▶ TASK DETAILS
For this exercise, return exactly the lines of the material below that begin at the one with "- ⬇️ One-click NWB file download" and stop after the one with "of Ancestry: Body".
::::::
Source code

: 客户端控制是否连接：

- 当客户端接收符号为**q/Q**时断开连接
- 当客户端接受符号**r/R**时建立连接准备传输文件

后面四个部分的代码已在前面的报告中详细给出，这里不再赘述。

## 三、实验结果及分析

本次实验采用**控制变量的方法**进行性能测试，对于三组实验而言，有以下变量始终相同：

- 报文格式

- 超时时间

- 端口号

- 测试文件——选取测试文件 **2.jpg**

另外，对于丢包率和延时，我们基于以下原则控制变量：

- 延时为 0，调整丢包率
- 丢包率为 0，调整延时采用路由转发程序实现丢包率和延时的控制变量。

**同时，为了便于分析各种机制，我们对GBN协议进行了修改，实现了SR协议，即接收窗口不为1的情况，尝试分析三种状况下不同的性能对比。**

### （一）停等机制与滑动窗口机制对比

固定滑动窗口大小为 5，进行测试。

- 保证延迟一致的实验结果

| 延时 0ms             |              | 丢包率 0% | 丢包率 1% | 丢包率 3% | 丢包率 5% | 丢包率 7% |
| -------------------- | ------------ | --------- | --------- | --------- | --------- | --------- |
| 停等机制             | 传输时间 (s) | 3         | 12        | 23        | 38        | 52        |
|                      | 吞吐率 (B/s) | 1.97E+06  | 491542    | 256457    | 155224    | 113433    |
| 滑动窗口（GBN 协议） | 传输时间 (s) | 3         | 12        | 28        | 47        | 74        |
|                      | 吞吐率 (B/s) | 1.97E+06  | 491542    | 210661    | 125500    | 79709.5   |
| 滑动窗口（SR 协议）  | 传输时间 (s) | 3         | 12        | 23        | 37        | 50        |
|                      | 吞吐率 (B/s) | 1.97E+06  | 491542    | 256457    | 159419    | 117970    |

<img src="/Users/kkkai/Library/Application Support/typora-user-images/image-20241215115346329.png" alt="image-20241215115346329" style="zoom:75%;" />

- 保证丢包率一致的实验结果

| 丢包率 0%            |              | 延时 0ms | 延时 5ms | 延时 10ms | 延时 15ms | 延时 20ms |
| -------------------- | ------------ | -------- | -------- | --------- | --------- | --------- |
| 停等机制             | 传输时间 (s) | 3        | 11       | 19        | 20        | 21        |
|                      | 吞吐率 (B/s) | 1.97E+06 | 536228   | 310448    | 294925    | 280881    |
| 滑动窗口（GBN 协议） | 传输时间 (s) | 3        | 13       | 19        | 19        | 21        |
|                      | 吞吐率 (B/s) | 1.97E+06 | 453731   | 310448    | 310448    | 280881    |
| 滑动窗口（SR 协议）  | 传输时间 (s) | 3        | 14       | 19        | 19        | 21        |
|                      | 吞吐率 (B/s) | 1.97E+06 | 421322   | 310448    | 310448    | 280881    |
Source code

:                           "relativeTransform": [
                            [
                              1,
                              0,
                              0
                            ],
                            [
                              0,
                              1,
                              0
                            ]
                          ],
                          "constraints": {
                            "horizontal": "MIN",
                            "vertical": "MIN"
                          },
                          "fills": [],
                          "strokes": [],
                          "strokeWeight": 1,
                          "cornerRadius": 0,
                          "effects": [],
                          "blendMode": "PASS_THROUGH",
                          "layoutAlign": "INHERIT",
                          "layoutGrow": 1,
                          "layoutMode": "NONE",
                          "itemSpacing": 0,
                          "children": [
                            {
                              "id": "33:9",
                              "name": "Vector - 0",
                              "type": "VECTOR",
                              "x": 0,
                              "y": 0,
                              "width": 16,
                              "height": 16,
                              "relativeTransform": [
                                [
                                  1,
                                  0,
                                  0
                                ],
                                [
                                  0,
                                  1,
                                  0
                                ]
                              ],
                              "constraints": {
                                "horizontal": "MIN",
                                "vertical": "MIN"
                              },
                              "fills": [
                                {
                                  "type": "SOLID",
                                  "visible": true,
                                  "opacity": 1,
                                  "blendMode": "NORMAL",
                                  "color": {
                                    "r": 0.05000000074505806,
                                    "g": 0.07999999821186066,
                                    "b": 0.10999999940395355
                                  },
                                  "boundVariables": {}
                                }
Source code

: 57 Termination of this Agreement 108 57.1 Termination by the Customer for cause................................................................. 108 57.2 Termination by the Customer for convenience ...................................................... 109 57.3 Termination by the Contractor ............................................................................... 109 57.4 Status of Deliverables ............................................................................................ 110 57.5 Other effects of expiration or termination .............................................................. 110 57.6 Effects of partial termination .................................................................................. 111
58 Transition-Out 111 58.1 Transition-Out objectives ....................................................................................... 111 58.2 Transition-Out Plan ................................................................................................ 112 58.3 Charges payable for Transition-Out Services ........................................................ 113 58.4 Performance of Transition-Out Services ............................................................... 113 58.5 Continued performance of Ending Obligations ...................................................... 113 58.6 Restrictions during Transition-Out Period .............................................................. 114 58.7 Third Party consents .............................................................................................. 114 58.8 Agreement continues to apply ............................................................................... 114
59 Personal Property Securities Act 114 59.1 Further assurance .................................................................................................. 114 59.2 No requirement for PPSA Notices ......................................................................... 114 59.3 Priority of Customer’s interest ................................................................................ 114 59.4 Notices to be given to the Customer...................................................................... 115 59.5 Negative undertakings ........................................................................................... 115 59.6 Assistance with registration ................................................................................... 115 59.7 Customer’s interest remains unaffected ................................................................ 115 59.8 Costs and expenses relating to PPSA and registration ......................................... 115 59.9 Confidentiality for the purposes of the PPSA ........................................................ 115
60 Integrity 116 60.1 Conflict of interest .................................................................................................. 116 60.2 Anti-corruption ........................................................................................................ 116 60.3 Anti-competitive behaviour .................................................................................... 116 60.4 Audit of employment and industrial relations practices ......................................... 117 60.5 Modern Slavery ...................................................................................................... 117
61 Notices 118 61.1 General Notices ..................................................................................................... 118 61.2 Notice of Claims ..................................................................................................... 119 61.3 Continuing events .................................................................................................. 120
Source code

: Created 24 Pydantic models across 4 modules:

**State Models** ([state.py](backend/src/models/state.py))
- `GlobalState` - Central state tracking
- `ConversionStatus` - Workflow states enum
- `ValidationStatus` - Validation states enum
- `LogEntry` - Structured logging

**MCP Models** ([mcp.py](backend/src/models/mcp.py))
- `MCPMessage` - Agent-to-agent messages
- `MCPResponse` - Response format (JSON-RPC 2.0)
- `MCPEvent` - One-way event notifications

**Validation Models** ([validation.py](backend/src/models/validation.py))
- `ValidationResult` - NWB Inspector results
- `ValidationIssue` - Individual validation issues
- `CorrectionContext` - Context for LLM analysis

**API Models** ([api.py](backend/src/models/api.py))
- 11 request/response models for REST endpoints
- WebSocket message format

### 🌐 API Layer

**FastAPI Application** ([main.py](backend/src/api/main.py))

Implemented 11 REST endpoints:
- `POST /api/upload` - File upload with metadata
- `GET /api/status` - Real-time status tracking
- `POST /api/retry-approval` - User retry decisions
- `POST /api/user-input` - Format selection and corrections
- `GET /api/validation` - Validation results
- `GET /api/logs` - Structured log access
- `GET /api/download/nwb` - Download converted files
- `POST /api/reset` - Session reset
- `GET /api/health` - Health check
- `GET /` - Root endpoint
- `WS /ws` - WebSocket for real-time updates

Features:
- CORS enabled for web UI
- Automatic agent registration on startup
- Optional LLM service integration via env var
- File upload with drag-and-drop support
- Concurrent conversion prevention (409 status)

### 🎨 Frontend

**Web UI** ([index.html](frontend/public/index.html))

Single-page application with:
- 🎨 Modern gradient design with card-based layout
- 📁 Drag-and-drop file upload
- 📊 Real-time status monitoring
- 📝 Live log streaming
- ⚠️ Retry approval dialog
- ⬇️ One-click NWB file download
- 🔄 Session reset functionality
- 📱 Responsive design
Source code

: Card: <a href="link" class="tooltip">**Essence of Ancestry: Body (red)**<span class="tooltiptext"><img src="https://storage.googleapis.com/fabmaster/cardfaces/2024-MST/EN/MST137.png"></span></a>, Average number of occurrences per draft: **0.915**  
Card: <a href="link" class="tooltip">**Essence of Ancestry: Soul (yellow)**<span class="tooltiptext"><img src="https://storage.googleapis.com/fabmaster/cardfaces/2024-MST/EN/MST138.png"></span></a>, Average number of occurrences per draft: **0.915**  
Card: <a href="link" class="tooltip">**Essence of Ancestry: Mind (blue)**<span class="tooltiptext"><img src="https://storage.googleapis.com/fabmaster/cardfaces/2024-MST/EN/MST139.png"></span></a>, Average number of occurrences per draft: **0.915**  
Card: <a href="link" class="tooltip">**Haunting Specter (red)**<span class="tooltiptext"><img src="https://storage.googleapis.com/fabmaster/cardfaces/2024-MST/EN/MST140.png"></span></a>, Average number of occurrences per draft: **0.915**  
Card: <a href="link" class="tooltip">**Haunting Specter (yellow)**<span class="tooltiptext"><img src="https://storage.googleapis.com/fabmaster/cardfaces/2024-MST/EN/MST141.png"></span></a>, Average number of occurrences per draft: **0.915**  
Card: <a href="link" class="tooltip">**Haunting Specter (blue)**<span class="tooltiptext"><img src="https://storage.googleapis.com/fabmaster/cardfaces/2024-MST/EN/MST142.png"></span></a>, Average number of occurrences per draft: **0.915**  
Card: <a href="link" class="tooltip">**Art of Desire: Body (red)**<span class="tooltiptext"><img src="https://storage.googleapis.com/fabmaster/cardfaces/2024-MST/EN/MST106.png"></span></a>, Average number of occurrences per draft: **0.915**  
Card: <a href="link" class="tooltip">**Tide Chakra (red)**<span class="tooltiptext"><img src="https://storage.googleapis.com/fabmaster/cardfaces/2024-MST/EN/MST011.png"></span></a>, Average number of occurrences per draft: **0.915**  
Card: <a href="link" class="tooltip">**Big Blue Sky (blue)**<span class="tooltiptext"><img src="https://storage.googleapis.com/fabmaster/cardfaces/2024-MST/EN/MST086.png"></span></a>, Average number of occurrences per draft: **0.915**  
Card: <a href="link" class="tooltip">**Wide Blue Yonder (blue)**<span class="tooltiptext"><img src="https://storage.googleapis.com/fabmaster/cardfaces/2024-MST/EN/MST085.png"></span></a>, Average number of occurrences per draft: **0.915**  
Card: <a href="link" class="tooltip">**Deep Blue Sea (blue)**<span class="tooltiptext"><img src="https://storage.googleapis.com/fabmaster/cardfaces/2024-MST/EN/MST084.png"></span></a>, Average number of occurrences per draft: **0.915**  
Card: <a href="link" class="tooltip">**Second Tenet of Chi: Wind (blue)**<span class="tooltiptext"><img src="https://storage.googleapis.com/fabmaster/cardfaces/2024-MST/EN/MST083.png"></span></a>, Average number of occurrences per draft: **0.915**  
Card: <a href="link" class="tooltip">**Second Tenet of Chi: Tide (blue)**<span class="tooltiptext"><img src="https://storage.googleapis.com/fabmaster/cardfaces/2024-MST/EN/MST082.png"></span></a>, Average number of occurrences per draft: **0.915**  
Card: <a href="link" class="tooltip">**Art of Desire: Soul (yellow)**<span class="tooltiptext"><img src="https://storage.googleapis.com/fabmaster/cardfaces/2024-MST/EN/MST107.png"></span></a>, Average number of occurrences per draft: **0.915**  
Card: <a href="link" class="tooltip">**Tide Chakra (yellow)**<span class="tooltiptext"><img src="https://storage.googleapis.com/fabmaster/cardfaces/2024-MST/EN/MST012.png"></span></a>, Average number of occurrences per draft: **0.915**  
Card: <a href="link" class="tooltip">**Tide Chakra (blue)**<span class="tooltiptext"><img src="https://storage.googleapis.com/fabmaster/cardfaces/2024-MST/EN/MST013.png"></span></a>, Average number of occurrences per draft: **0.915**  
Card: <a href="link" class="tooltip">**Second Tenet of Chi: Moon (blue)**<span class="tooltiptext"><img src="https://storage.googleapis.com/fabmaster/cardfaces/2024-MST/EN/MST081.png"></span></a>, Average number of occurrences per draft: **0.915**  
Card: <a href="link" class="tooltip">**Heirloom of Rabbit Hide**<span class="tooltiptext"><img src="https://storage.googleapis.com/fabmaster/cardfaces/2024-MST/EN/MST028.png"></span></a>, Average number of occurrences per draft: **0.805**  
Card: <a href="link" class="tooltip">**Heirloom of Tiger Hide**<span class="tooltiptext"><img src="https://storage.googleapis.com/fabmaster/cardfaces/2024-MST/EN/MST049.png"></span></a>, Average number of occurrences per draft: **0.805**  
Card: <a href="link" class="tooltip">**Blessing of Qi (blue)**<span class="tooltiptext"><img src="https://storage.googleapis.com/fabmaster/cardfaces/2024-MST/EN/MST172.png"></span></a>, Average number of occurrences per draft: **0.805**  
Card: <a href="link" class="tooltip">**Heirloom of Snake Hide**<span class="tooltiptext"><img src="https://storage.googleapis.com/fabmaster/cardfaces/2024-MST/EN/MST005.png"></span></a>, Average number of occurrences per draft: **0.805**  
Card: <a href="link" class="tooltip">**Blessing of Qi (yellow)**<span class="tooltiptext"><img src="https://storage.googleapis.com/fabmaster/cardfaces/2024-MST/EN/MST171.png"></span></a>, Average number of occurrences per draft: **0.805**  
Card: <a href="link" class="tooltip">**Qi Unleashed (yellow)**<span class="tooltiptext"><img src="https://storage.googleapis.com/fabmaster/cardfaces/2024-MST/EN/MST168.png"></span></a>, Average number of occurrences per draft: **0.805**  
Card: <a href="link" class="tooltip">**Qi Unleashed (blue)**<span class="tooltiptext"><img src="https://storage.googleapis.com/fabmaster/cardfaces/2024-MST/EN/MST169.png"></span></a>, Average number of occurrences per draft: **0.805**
::::::
▶ THE COMPLETED TASK
- ⬇️ One-click NWB file download
- 🔄 Session reset functionality
- 📱 Responsive design
Source code

: Card: <a href="link" class="tooltip">**Essence of Ancestry: Body (red)**<span class="tooltiptext"><img src="https://storage.googleapis.com/fabmaster/cardfaces/2024-MST/EN/MST137.png"></span></a>, Average number of occurrences per draft: **0.915**  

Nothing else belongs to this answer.